• [Exercise directions]:
Swap "Home" for "Main Page" in the items, from the line with "Join Whatsapp Channel" to the line with "Sepak Bola Dunia", and write out only those lines with nothing else changed.

• [Data for review]:
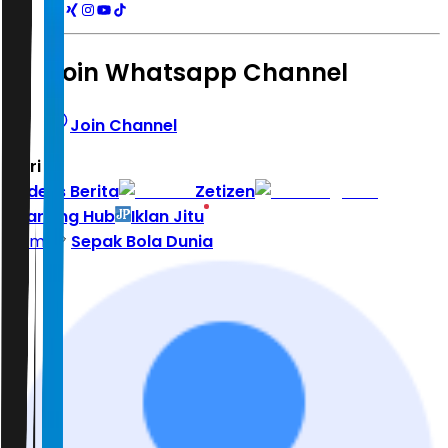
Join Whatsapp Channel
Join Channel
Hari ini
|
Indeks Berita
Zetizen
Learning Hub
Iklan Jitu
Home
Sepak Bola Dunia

...

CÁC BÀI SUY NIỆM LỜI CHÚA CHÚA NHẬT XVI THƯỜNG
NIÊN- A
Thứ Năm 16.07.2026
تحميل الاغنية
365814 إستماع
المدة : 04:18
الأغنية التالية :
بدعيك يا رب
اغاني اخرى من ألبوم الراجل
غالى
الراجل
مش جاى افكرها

• [Answer to this exercise]:
Join Whatsapp Channel
Join Channel
Hari ini
|
Indeks Berita
Zetizen
Learning Hub
Iklan Jitu
Main Page
Sepak Bola Dunia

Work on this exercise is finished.